I would like to untokenize multiple combinations of strings. For example I would like to untokenize the combination (based on respective order) "my" and "apple" to "my apple"; and combination "this", "is" and "not" to "this is not". Currently I am using this nicely written function by @user2390182, but when I want to target multiple combinations it doesn't return it in the same output.

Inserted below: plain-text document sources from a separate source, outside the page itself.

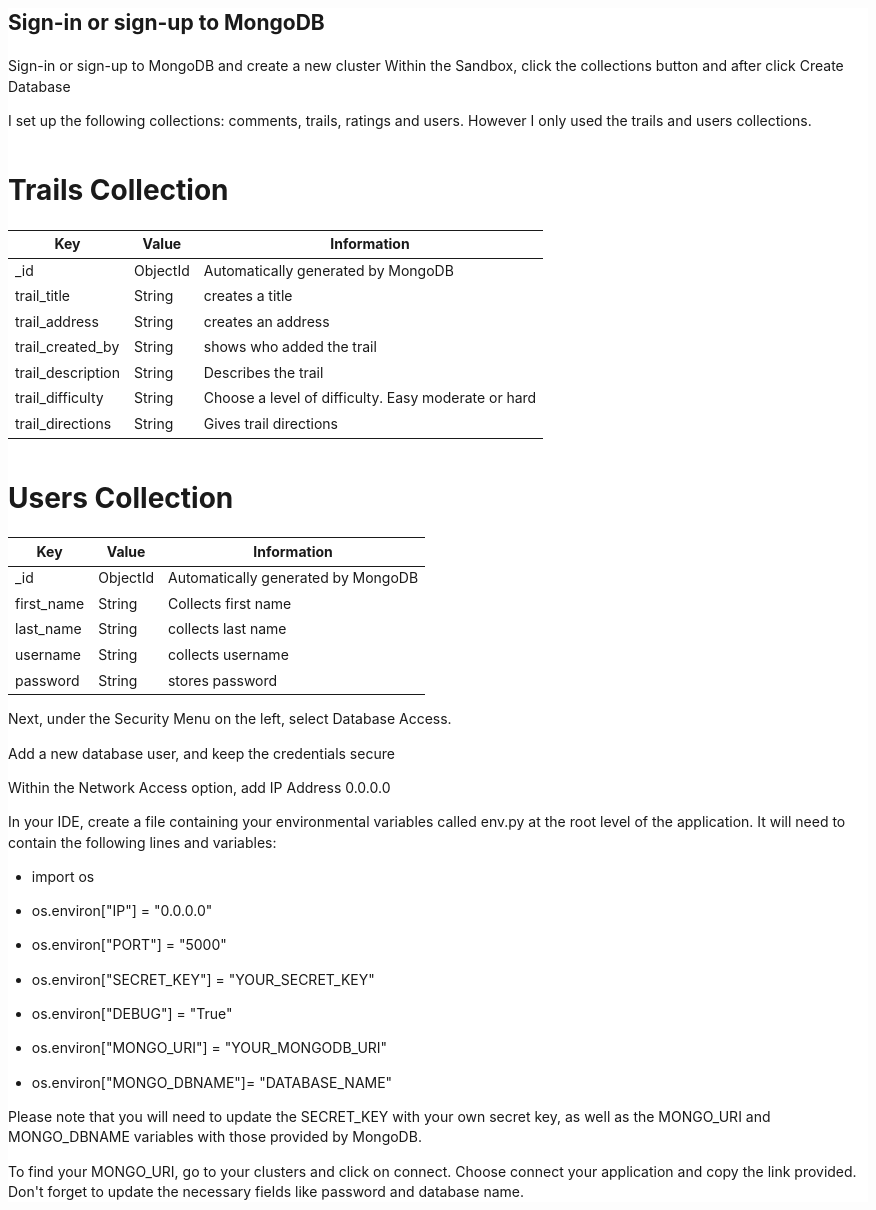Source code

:  ## Sign-in or sign-up to MongoDB

Sign-in or sign-up to MongoDB and create a new cluster
Within the Sandbox, click the collections button and after click Create Database

I set up the following collections: comments, trails, ratings and users. However I only used the trails and users collections.

# Trails Collection

Key                | Value     | Information
-------------------|-----------|-------------
_id                | ObjectId  | Automatically generated by MongoDB
trail_title        | String    | creates a title
trail_address      | String    | creates an address
trail_created_by   | String    | shows who added the trail
trail_description  | String    | Describes the trail
trail_difficulty   | String    | Choose a level of difficulty. Easy moderate or hard
trail_directions   | String    | Gives trail directions

# Users Collection

Key        | Value     | Information
-----------| ----------|------------------------
_id        | ObjectId  | Automatically generated by MongoDB
first_name | String    | Collects first name
last_name  | String    | collects last name
username   | String    | collects username
password   | String    | stores password


Next, under the Security Menu on the left, select Database Access.

Add a new database user, and keep the credentials secure

Within the Network Access option, add IP Address 0.0.0.0

In your IDE, create a file containing your environmental variables called env.py at the root level of the application. It will need to contain the following lines and variables:

- import os

- os.environ["IP"] = "0.0.0.0"
- os.environ["PORT"] = "5000"
- os.environ["SECRET_KEY"] = "YOUR_SECRET_KEY"
- os.environ["DEBUG"] = "True"
- os.environ["MONGO_URI"] = "YOUR_MONGODB_URI"
- os.environ["MONGO_DBNAME"]= "DATABASE_NAME" 

Please note that you will need to update the SECRET_KEY with your own secret key, as well as the MONGO_URI and MONGO_DBNAME variables with those provided by MongoDB.

To find your MONGO_URI, go to your clusters and click on connect. Choose connect your application and copy the link provided. Don't forget to update the necessary fields like password and database name.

Here is some reproducible code:
def detokenize(sent, tgt):
i = 0
tgt_len = len(tgt.split()) # this allows for phrases longer than 2
while i < len(sent):
if " ".join(sent[i:i+tgt_len]) == tgt:
yield tgt
i += tgt_len
else:
yield sent[i]
i += 1
target = ["my apple", "this is not"]
words = ['this', 'is', 'my', 'apple', 'and', 'this', 'is', 'not', 'your', 'apple']
for i in target:
print(list(detokenize(words, i)))
Returns:
['this', 'is', 'my apple', 'and', 'this', 'is', 'not', 'your', 'apple']
['this', 'is', 'my', 'apple', 'and', 'this is not', 'your', 'apple']
But I would like to have it in one list like this:
target_output = ['this', 'is', 'my apple', 'and', 'this is not', 'your', 'apple']
['this', 'is', 'my apple', 'and', 'this is not', 'your', 'apple']
So I was wondering if anyone knows how to untokenize multiple target combinations like above?